Key Insights
Hyperliquid HYPE rebounded from the $20 support zone and now trades near $37 as improving market activity strengthens the developing recovery trend.
Technical structure shows higher lows since January while resistance near $38 and $40 now determines whether bullish momentum can extend further.
Rising open interest near $1.47 billion and renewed exchange inflows indicate growing participation as traders return during the current recovery phase.
Hyperliquid’s native token HYPE has moved into a recovery phase after several months of downward pressure. The HYPE/USDT pair recently climbed toward the $37 to $38 resistance range following a steady rebound from the $20 to $21 support base.
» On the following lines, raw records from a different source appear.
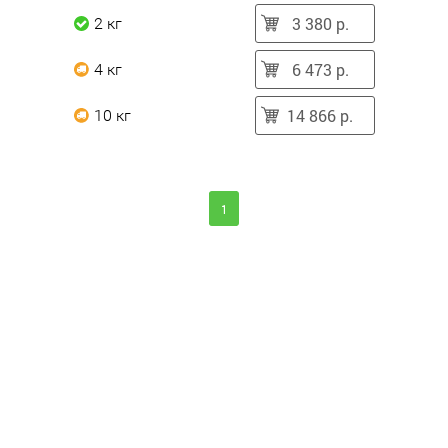
3 380 р.
2 кг
6 473 р.
4 кг
14 866 р.
10 кг
1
Market activity has increased alongside the price recovery. Moreover, derivatives data and spot market flows show growing participation as traders reenter the market.
The token now trades near $36 to $37 after weeks of gradual gains. Consequently, analysts monitor whether the market can maintain this structure while approaching a key resistance band that previously limited upward momentum.
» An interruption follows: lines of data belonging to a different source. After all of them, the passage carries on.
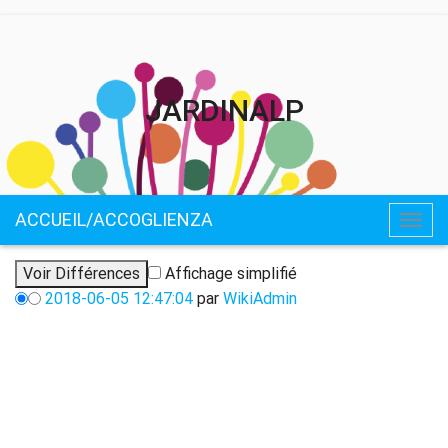
JARDINALP
ACCUEIL/ACCOGLIENZA
Togg
navig
Affichage simplifié
2018-06-05 12:47:04
par
WikiAdmin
Price action earlier in the year suggested that HYPE may have completed a base formation near the $20 region. Between September and December the asset remained under consistent selling pressure, which pushed prices steadily lower.
However, the structure began to change in January as buyers returned near the bottom range. Since then the market has produced higher lows while gradually attempting higher highs.
Besides the structural shift, the current rally signals that early recovery momentum may be developing across the broader trend.
Technical analysis shows that the $37.5 to $38 range now acts as the immediate resistance area. This level recently rejected price advances, which makes the current test particularly important for the short term direction.
Moreover, the $40 to $41 region represents the next major barrier because it aligns with the 0.5 Fibonacci retracement level. A sustained move above that level could reinforce bullish momentum across the chart.
Additionally, the next resistance sits near $44.5 where the 0.618 Fibonacci retracement converges with previous price activity.
Several technical indicators confirm that buying pressure has strengthened in recent sessions. The Donchian Channel currently shows price pushing along its upper boundary, which typically reflects strong upward momentum.
Source: TradingView
However, the Stochastic RSI indicator has climbed near the 96 level. Hence the reading suggests the market may experience a short consolidation or mild pullback before continuing higher.
Market participation has improved across both derivatives and spot trading activity. Open interest previously surged above $2.5 billion during an earlier rally before falling sharply in October as leveraged positions closed.
Since then open interest has stabilized between $1.2 billion and $1.6 billion. Recently it climbed again toward $1.47 billion, which indicates renewed trading interest.
Additionally, exchange flow data shows rising inflows alongside the price recovery. This shift suggests that traders have resumed accumulation during the latest market rebound.